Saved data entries

■ ■ ■

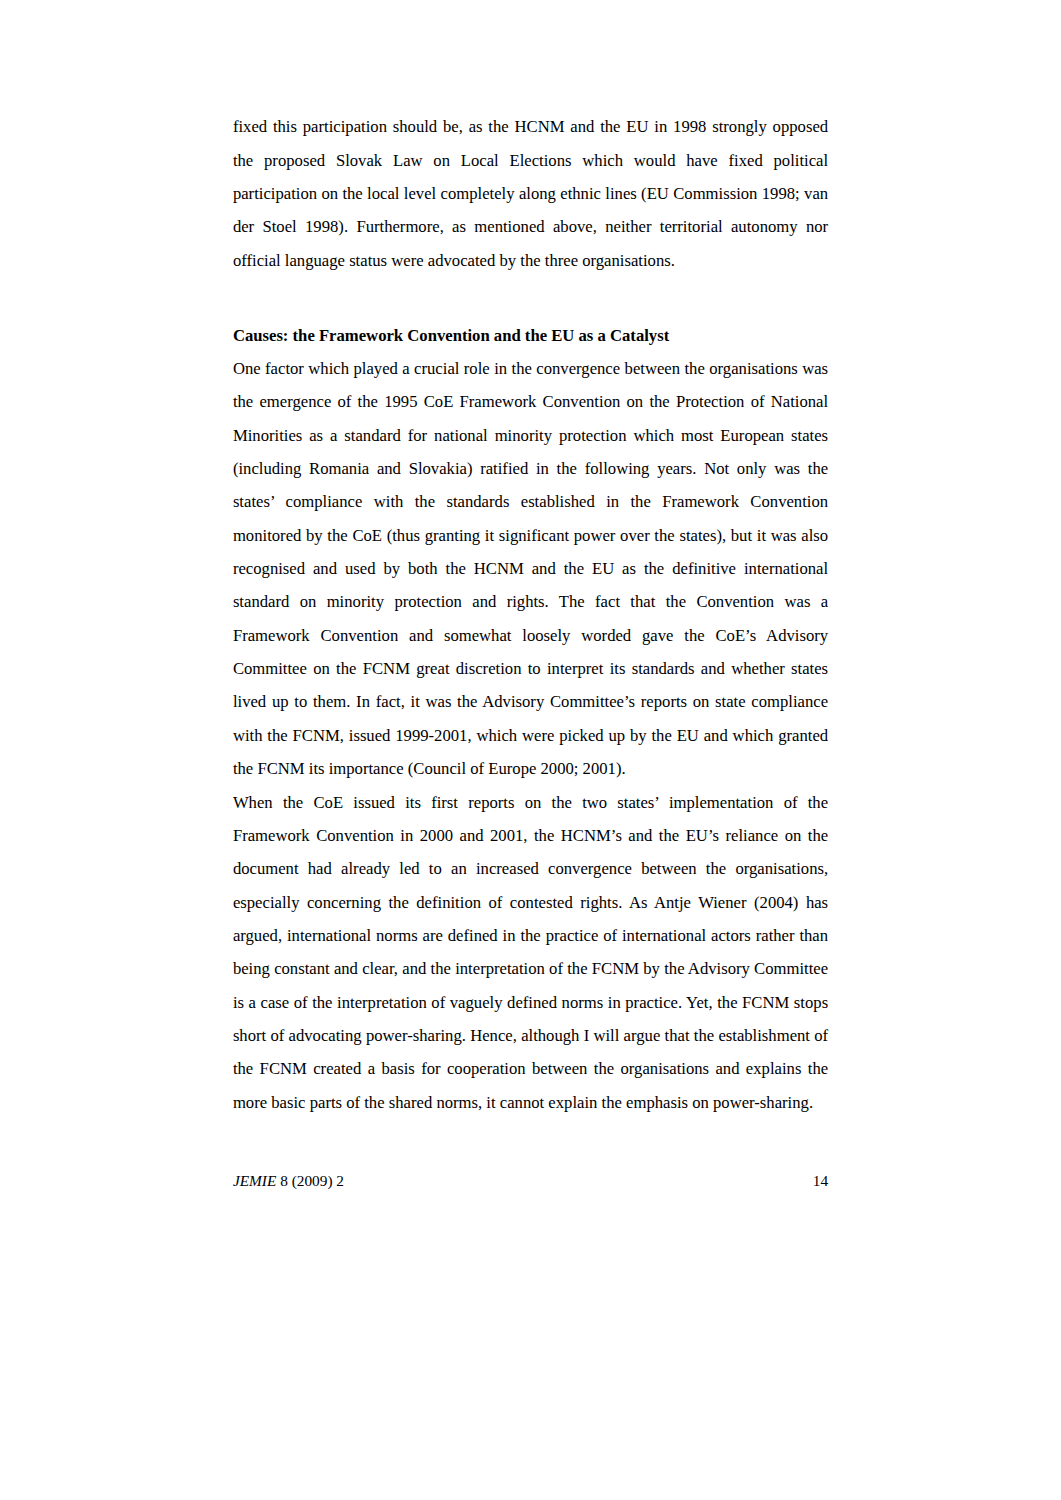fixed this participation should be, as the HCNM and the EU in 1998 strongly opposed the proposed Slovak Law on Local Elections which would have fixed political participation on the local level completely along ethnic lines (EU Commission 1998; van der Stoel 1998). Furthermore, as mentioned above, neither territorial autonomy nor official language status were advocated by the three organisations.
Causes: the Framework Convention and the EU as a Catalyst
One factor which played a crucial role in the convergence between the organisations was the emergence of the 1995 CoE Framework Convention on the Protection of National Minorities as a standard for national minority protection which most European states (including Romania and Slovakia) ratified in the following years. Not only was the states’ compliance with the standards established in the Framework Convention monitored by the CoE (thus granting it significant power over the states), but it was also recognised and used by both the HCNM and the EU as the definitive international standard on minority protection and rights. The fact that the Convention was a Framework Convention and somewhat loosely worded gave the CoE’s Advisory Committee on the FCNM great discretion to interpret its standards and whether states lived up to them. In fact, it was the Advisory Committee’s reports on state compliance with the FCNM, issued 1999-2001, which were picked up by the EU and which granted the FCNM its importance (Council of Europe 2000; 2001).
When the CoE issued its first reports on the two states’ implementation of the Framework Convention in 2000 and 2001, the HCNM’s and the EU’s reliance on the document had already led to an increased convergence between the organisations, especially concerning the definition of contested rights. As Antje Wiener (2004) has argued, international norms are defined in the practice of international actors rather than being constant and clear, and the interpretation of the FCNM by the Advisory Committee is a case of the interpretation of vaguely defined norms in practice. Yet, the FCNM stops short of advocating power-sharing. Hence, although I will argue that the establishment of the FCNM created a basis for cooperation between the organisations and explains the more basic parts of the shared norms, it cannot explain the emphasis on power-sharing.
JEMIE 8 (2009) 2 14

■ ■ ■

**ACTION ITEM**. Set down the data above exactly as written. Omit the pictures.

**RESPONSE TO THE EXERCISE**.
fixed this participation should be, as the HCNM and the EU in 1998 strongly opposed the proposed Slovak Law on Local Elections which would have fixed political participation on the local level completely along ethnic lines (EU Commission 1998; van der Stoel 1998). Furthermore, as mentioned above, neither territorial autonomy nor official language status were advocated by the three organisations.
Causes: the Framework Convention and the EU as a Catalyst
One factor which played a crucial role in the convergence between the organisations was the emergence of the 1995 CoE Framework Convention on the Protection of National Minorities as a standard for national minority protection which most European states (including Romania and Slovakia) ratified in the following years. Not only was the states’ compliance with the standards established in the Framework Convention monitored by the CoE (thus granting it significant power over the states), but it was also recognised and used by both the HCNM and the EU as the definitive international standard on minority protection and rights. The fact that the Convention was a Framework Convention and somewhat loosely worded gave the CoE’s Advisory Committee on the FCNM great discretion to interpret its standards and whether states lived up to them. In fact, it was the Advisory Committee’s reports on state compliance with the FCNM, issued 1999-2001, which were picked up by the EU and which granted the FCNM its importance (Council of Europe 2000; 2001).
When the CoE issued its first reports on the two states’ implementation of the Framework Convention in 2000 and 2001, the HCNM’s and the EU’s reliance on the document had already led to an increased convergence between the organisations, especially concerning the definition of contested rights. As Antje Wiener (2004) has argued, international norms are defined in the practice of international actors rather than being constant and clear, and the interpretation of the FCNM by the Advisory Committee is a case of the interpretation of vaguely defined norms in practice. Yet, the FCNM stops short of advocating power-sharing. Hence, although I will argue that the establishment of the FCNM created a basis for cooperation between the organisations and explains the more basic parts of the shared norms, it cannot explain the emphasis on power-sharing.
JEMIE 8 (2009) 2 14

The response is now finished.